Tuesday, March 25, 2014

Are You Kidding Me?!?

Let me start with this rant will not be G, PG, or PG-13 rated.



What the Holy Fuck is wrong with people?  What has me up in arms this time?  I found this today:



Yep.  That's right.  A window in your lower lip.  A porthole to your teeth.  A skylight to your gingivitis.  A Pyrex plug in your face...

Did your mother not hug you enough?  Were you not given enough attention in this age of bury-your-head-in-your-smart-phone?  Have you simply lost you fucking mind?  What kind of attention whore does something like this?  Let me tell you two things:  First, that is outright disgusting.  Second, do you have any idea how many restaurants will ban you?

Some people are claiming this is photoshopped.  Nope, it's real.  Yes if your lower lip is pushed upward to insert a clear salad plate, your teeth will indeed look distorted and lower.

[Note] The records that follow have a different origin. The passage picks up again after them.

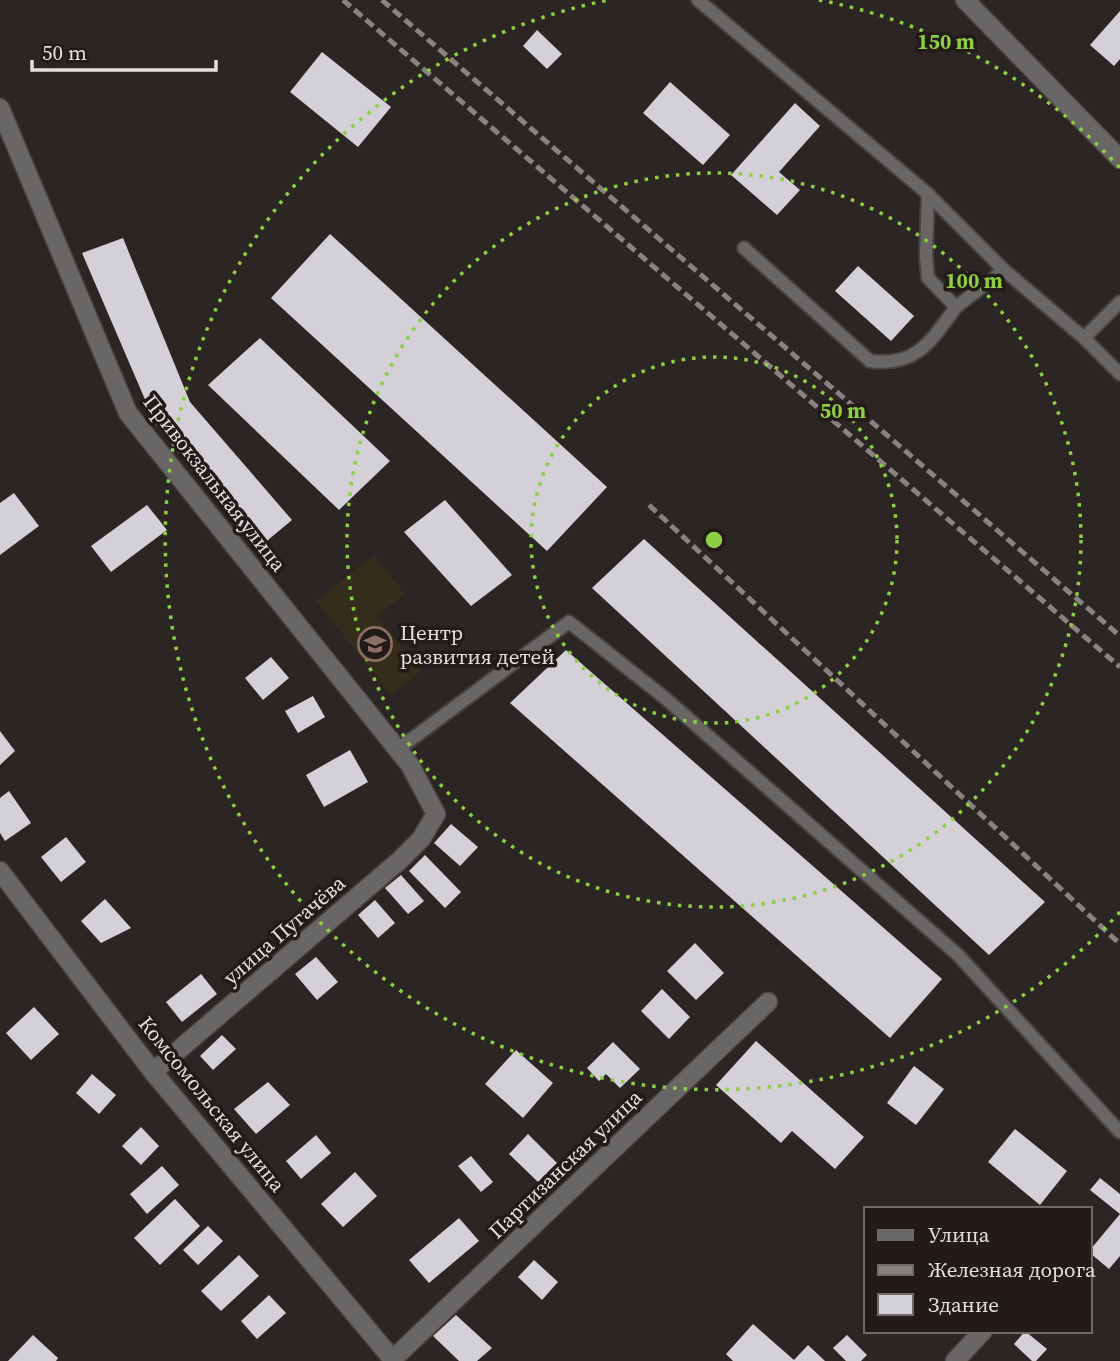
<svg xmlns="http://www.w3.org/2000/svg" width="1120" height="1361" font-family="'Source Serif 4',serif">
<style>
.education{fill:#352d1c}
.building{fill:#d3d0d7}
.lines{fill:none;stroke-linecap:round;stroke-linejoin:round}
.lane-casing{stroke:#484341;stroke-width:16}
.street-casing{stroke:#484341;stroke-width:21}
.lane{stroke:#696765;stroke-width:12}
.street{stroke:#696765;stroke-width:18}
.rail{stroke:#888381;stroke-width:5;stroke-dasharray:10 5;stroke-linecap:butt}
.ring{fill:none;stroke:#8dce44;stroke-width:3.5;stroke-dasharray:3.5 7}
.labels{text-anchor:middle;dominant-baseline:central;stroke-width:7;stroke-linejoin:round;paint-order:stroke}
.street-label{font-size:21px;fill:#e3dfdd;stroke:#221b19}
.poi-label{font-size:21px;fill:#e3dfdd;stroke:#221b19;text-anchor:start}
.centre{fill:#8dce44;stroke:#221b19;stroke-width:3.5}
.ring-label{font-size:21px;text-anchor:middle;font-weight:bold;fill:#8dce44;stroke:#221b19;stroke-width:7;stroke-linejoin:round;paint-order:stroke}
</style>
<rect width="100%" height="100%" fill="#2b2523"/>
<polygon class="education" points="374,555 405,594 377,616 421,671 391,695 316,601"/>
<g class="building">
<polygon points="1120,11 1120,59 1114,66 1090,45"/>
<polygon points="537,30 562,54 547,69 523,46"/>
<polygon points="322,52 391,107 358,147 290,92"/>
<polygon points="670,82 730,135 703,165 643,113"/>
<polygon points="795,103 820,126 779,172 800,190 777,215 731,175"/>
<polygon points="330,234 607,487 547,551 271,298"/>
<polygon points="123,238 190,402 292,520 256,550 156,425 82,253"/>
<polygon points="858,266 914,316 891,341 835,291"/>
<polygon points="260,338 390,461 339,510 208,385"/>
<polygon points="14,493 39,526 0,555 0,503"/>
<polygon points="445,500 512,575 471,606 404,532"/>
<polygon points="147,505 167,530 111,572 91,546"/>
<polygon points="644,539 1045,902 989,955 592,588"/>
<polygon points="566,650 942,979 890,1038 510,703"/>
<polygon points="271,657 289,678 263,700 245,678"/>
<polygon points="313,696 325,717 298,733 285,711"/>
<polygon points="0,731 15,751 0,765"/>
<polygon points="350,750 368,782 324,807 306,775"/>
<polygon points="9,791 31,823 5,841 0,833 0,798"/>
<polygon points="451,824 478,847 460,866 434,843"/>
<polygon points="66,837 86,862 61,882 41,857"/>
<polygon points="425,855 461,892 445,908 409,871"/>
<polygon points="401,875 424,901 408,914 385,888"/>
<polygon points="105,899 131,928 101,943 81,921"/>
<polygon points="375,900 395,923 378,938 358,915"/>
<polygon points="695,943 724,973 696,1000 667,971"/>
<polygon points="316,957 338,982 317,1000 295,974"/>
<polygon points="201,974 217,994 182,1022 166,1002"/>
<polygon points="662,989 690,1017 669,1039 641,1011"/>
<polygon points="34,1007 59,1034 31,1060 6,1033"/>
<polygon points="222,1035 236,1049 213,1070 200,1056"/>
<polygon points="756,1041 864,1137 835,1169 792,1131 781,1143 716,1085"/>
<polygon points="613,1042 640,1069 620,1088 606,1074 599,1081 587,1068"/>
<polygon points="516,1050 553,1083 523,1118 485,1084"/>
<polygon points="914,1066 944,1089 916,1125 887,1103"/>
<polygon points="92,1074 116,1095 99,1114 76,1093"/>
<polygon points="268,1082 290,1105 256,1134 234,1109"/>
<polygon points="141,1127 159,1146 141,1165 122,1146"/>
<polygon points="1015,1129 1067,1171 1040,1205 988,1162"/>
<polygon points="528,1134 557,1163 538,1182 509,1154"/>
<polygon points="316,1135 331,1153 301,1179 286,1161"/>
<polygon points="471,1156 493,1182 481,1192 458,1166"/>
<polygon points="162,1166 179,1185 147,1214 130,1194"/>
<polygon points="355,1172 377,1196 343,1227 321,1204"/>
<polygon points="1100,1178 1120,1194 1120,1214 1090,1190"/>
<polygon points="175,1199 200,1226 160,1265 134,1238"/>
<polygon points="1120,1214 1120,1256 1109,1269 1090,1253 1090,1250"/>
<polygon points="459,1218 479,1241 429,1283 409,1260"/>
<polygon points="208,1226 223,1241 198,1265 183,1250"/>
<polygon points="239,1255 259,1276 221,1311 201,1291"/>
<polygon points="534,1260 558,1282 542,1300 518,1277"/>
<polygon points="269,1295 286,1313 257,1339 241,1321"/>
<polygon points="456,1315 492,1348 477,1361 459,1361 433,1336"/>
<polygon points="753,1324 794,1360 808,1345 825,1361 733,1361 726,1354"/>
<polygon points="1025,1331 1047,1349 1036,1361 1032,1361 1014,1344"/>
<polygon points="33,1335 58,1358 56,1361 8,1361"/>
<polygon points="847,1335 867,1355 861,1361 846,1361 833,1348"/>
</g>
<g class="lines">
<g class="lane-casing">
<g id="lane">
<polyline points="698,0 928,194 1004,270 1084,338 1120,374"/>
<polyline points="928,194 926,256 928,278 956,307 1004,270"/>
<path d="M744 248 870 361C917 367 931 341 956 307"/>
<polyline points="1084,338 1120,302"/>
<polyline points="397,750 569,622 665,698 958,955 1120,1132"/>
</g>
</g>
<g class="street-casing">
<g id="street">
<polyline points="965,0 1120,159"/>
<polyline points="0,108 128,413 410,765 436,814 421,839 400,860 153,1072"/>
<polyline points="0,871 153,1072 394,1361"/>
<polyline points="393,1359 768,1002"/>
<polyline points="955,1361 983,1331"/>
</g>
</g>
<use href="#lane" class="lane"/>
<use href="#street" class="street"/>
<g class="rail">
<polyline points="343,0 1120,667"/>
<polyline points="382,0 1120,636"/>
<polyline points="649,505 1120,944"/>
</g>
</g>
<g class="ring">
<circle cx="714" cy="540" r="183"/>
<circle cx="714" cy="540" r="367"/>
<path d="M1120 912A550 550 0 1 1 609 0M819 0A550 550 0 0 1 1120 168"/>
</g>
<defs>
<g id="university-ring" transform="scale(1.75)"><circle r="9.5" fill="#221b19" stroke="#8d6e63" stroke-width="1.5"/><path d="M0-5L7-2L0 1L-7-2ZM-4 1L0 2.5L4 1V4Q0 6-4 4Z" fill="#8d6e63"/></g>
</defs>
<g fill-rule="evenodd">
<use href="#university-ring" x="375" y="644"/>
</g>
<g class="labels">
<g class="street-label">
<text transform="translate(215 483) rotate(52)">Привокзальная улица</text>
<text transform="translate(284 930) rotate(-41)">улица Пугачёва</text>
<text transform="translate(212 1104) rotate(51)">Комсомольская улица</text>
<text transform="translate(565 1164) rotate(-44)">Партизанская улица</text>
</g>
<g class="poi-label">
<text x="400" y="632">Центр<tspan x="400" dy="24">развития детей</tspan></text>
</g>
</g>
<circle cx="714" cy="540" r="10" class="centre"/>
<g class="ring-label">
<text x="946" y="49">150 m</text>
<text x="974" y="288">100 m</text>
<text x="843" y="418">50 m</text>
</g>
<rect x="864" y="1207" width="228" height="126" fill="#221b19" stroke="#6f6967" stroke-width="2"/>
<rect x="878" y="1230" width="35" height="10" fill="#696765" stroke="#6f6967" stroke-width="2"/>
<text x="928" y="1242" font-size="21" fill="#e3dfdd">Улица</text>
<rect x="878" y="1265" width="35" height="10" fill="#888381" stroke="#6f6967" stroke-width="2"/>
<text x="928" y="1277" font-size="21" fill="#e3dfdd">Железная дорога</text>
<rect x="878" y="1294" width="35" height="21" fill="#d3d0d7" stroke="#6f6967" stroke-width="2"/>
<text x="928" y="1312" font-size="21" fill="#e3dfdd">Здание</text>
<path d="M32 60v10h184v-10" fill="none" stroke="#e3dfdd" stroke-width="3.5"/>
<text x="42" y="60" font-size="21" fill="#e3dfdd" stroke="#221b19" stroke-width="5" paint-order="stroke">50 m</text>
</svg>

Was the tattoo parlor closed?  Did you mom refuse to sign the waiver to fork your tongue?  Did green snot through your nose piercing when you had the flu not gross enough people out?

I simply cannot fathom what goes through your head when you decide to do this or what the purpose is.  What the fuck happened to you as a child that makes you say, "Hmmm, I'm tired of opening my lips to see if something's I need to brush.  It's so much work....  I know!  I'll make it easier for myself!!"

I hope I'm not the first to say this:  You're a fucking moron.  Your parents must be so proud.  Or is your mom looking for the lid to her wrinkle cream?



And what the Hell is this guy doing?  Is that an empty toilet paper roll in his nose?  

He's in a bubble bath.  I have to re-process that.          He's.  In.  A.  Bubble.  Bath.

Are you fucking kidding me?  Seriously?  Is this your profile pic on Match.com?  I just found the definition of "fucktard".  I don't have anything against piercings.  My ears are done twice.  For those that need more, whatever, go for it.  The idea of piercing my tongue makes my fillings spark.  I even thought of doing my belly button once, but then, I never show my waist so what's the point?

I don't have anything against tatoos, I have one.  It's small and it's hidden, but sure, I find them sexy like most people...that is, if they're spelled correctly.

I don't even have a problem with freaks.  I've paid to see them at the fair.

But these fucking idiots need to be rounded up and put inside a very high-walled park where they can be properly gawked at by those who want to look at this sort of shit.  If this is what the world is becoming, someone please shoot me now.

Hey....   You have something in your teeth.